Every record below is to be restated word for word.

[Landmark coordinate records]
◇ ◇ ◇
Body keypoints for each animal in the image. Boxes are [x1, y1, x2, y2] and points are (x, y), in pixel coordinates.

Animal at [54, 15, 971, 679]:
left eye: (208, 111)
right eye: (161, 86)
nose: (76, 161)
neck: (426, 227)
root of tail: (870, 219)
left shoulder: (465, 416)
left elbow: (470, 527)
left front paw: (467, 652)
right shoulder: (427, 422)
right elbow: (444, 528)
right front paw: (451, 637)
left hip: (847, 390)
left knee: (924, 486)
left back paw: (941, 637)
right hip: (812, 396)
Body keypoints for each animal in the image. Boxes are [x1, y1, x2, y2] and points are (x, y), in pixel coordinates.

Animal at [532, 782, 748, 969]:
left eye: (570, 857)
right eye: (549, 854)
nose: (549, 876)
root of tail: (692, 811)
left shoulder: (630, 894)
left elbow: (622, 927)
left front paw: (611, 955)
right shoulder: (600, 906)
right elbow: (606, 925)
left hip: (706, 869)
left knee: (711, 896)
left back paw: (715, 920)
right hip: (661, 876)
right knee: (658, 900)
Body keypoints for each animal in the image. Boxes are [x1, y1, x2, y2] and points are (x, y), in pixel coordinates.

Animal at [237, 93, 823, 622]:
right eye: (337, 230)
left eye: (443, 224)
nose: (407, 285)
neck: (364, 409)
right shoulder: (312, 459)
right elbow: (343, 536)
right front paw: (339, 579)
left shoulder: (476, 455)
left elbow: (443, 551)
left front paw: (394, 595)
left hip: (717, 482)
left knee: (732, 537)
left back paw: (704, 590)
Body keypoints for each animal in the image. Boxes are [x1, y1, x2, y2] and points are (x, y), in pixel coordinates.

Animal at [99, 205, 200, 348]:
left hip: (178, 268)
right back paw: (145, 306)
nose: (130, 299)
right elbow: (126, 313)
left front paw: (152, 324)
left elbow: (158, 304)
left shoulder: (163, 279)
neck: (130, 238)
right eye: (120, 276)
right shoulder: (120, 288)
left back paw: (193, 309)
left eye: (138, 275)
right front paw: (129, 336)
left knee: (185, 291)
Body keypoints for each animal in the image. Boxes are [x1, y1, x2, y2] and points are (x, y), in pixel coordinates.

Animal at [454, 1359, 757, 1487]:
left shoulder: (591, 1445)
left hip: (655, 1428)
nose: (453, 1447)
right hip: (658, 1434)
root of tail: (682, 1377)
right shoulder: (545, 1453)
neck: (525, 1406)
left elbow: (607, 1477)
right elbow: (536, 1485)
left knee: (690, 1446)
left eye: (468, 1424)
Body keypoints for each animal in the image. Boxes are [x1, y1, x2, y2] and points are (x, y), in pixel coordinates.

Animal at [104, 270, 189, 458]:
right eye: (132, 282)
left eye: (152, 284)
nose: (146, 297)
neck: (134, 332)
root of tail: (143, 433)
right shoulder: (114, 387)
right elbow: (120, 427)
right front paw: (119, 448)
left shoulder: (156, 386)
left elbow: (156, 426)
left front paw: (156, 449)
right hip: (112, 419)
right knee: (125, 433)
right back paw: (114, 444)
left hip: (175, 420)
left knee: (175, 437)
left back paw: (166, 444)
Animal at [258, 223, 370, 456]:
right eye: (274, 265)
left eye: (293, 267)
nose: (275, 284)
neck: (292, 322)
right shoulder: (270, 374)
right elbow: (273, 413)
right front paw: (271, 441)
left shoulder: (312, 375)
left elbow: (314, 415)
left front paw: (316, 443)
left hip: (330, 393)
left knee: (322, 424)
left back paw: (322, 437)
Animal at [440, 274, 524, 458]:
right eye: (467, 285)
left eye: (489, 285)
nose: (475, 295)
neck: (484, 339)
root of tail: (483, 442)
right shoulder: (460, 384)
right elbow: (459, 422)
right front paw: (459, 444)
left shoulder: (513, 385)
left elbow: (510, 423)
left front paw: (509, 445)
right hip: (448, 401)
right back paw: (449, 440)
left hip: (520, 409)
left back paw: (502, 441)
◇ ◇ ◇
__ANSWER TO THIS EXERCISE__.
Body keypoints for each animal in the image. Boxes are [x1, y1, x2, y2] and points are (x, y), in pixel coordinates.

Animal at [54, 15, 971, 679]:
left eye: (208, 111)
right eye: (161, 86)
nose: (76, 161)
neck: (426, 227)
root of tail: (870, 219)
left shoulder: (465, 416)
left elbow: (470, 527)
left front paw: (467, 652)
right shoulder: (427, 422)
right elbow: (444, 528)
right front paw: (451, 637)
left hip: (847, 390)
left knee: (924, 486)
left back paw: (941, 637)
right hip: (812, 396)
Body keypoints for each animal in the image. Boxes are [x1, y1, x2, y2] and points are (x, y), in pixel coordinates.

Animal at [532, 782, 748, 969]:
left eye: (570, 857)
right eye: (549, 854)
nose: (549, 876)
root of tail: (692, 811)
left shoulder: (630, 894)
left elbow: (622, 927)
left front paw: (611, 955)
right shoulder: (600, 906)
right elbow: (606, 925)
left hip: (706, 869)
left knee: (711, 896)
left back paw: (715, 920)
right hip: (661, 876)
right knee: (658, 900)
Body keypoints for each animal in the image. Boxes are [x1, y1, x2, y2] and points are (x, y), in pixel coordinates.

Animal at [237, 93, 823, 622]:
right eye: (337, 230)
left eye: (443, 224)
nose: (407, 285)
neck: (364, 409)
right shoulder: (312, 459)
right elbow: (343, 536)
right front paw: (339, 579)
left shoulder: (476, 455)
left elbow: (443, 551)
left front paw: (394, 595)
left hip: (717, 482)
left knee: (732, 537)
left back paw: (704, 590)
Body keypoints for each animal in the image. Boxes are [x1, y1, x2, y2] and points are (x, y), in pixel coordinates.

Animal at [99, 205, 200, 348]:
left hip: (178, 268)
right back paw: (145, 306)
nose: (130, 299)
right elbow: (126, 313)
left front paw: (152, 324)
left elbow: (158, 304)
left shoulder: (163, 279)
neck: (130, 238)
right eye: (120, 276)
right shoulder: (120, 288)
left back paw: (193, 309)
left eye: (138, 275)
right front paw: (129, 336)
left knee: (185, 291)
Body keypoints for each animal in the image. Boxes are [x1, y1, x2, y2] and points are (x, y), in pixel coordinates.

Animal at [454, 1359, 757, 1487]:
left shoulder: (591, 1445)
left hip: (655, 1428)
nose: (453, 1447)
right hip: (658, 1434)
root of tail: (682, 1377)
right shoulder: (545, 1453)
neck: (525, 1406)
left elbow: (607, 1477)
right elbow: (536, 1485)
left knee: (690, 1446)
left eye: (468, 1424)
Body keypoints for each animal in the image. Boxes are [x1, y1, x2, y2] and points are (x, y), in pixel coordinates.

Animal at [104, 270, 189, 458]:
right eye: (132, 282)
left eye: (152, 284)
nose: (146, 297)
neck: (134, 332)
root of tail: (143, 433)
right shoulder: (114, 387)
right elbow: (120, 427)
right front paw: (119, 448)
left shoulder: (156, 386)
left elbow: (156, 426)
left front paw: (156, 449)
right hip: (112, 419)
right knee: (125, 433)
right back paw: (114, 444)
left hip: (175, 420)
left knee: (175, 437)
left back paw: (166, 444)
Animal at [258, 223, 370, 456]:
right eye: (274, 265)
left eye: (293, 267)
nose: (275, 284)
neck: (292, 322)
right shoulder: (270, 374)
right elbow: (273, 413)
right front paw: (271, 441)
left shoulder: (312, 375)
left elbow: (314, 415)
left front paw: (316, 443)
left hip: (330, 393)
left knee: (322, 424)
left back paw: (322, 437)
Animal at [440, 274, 524, 458]:
right eye: (467, 285)
left eye: (489, 285)
nose: (475, 295)
neck: (484, 339)
root of tail: (483, 442)
right shoulder: (460, 384)
right elbow: (459, 422)
right front paw: (459, 444)
left shoulder: (513, 385)
left elbow: (510, 423)
left front paw: (509, 445)
right hip: (448, 401)
right back paw: (449, 440)
left hip: (520, 409)
left back paw: (502, 441)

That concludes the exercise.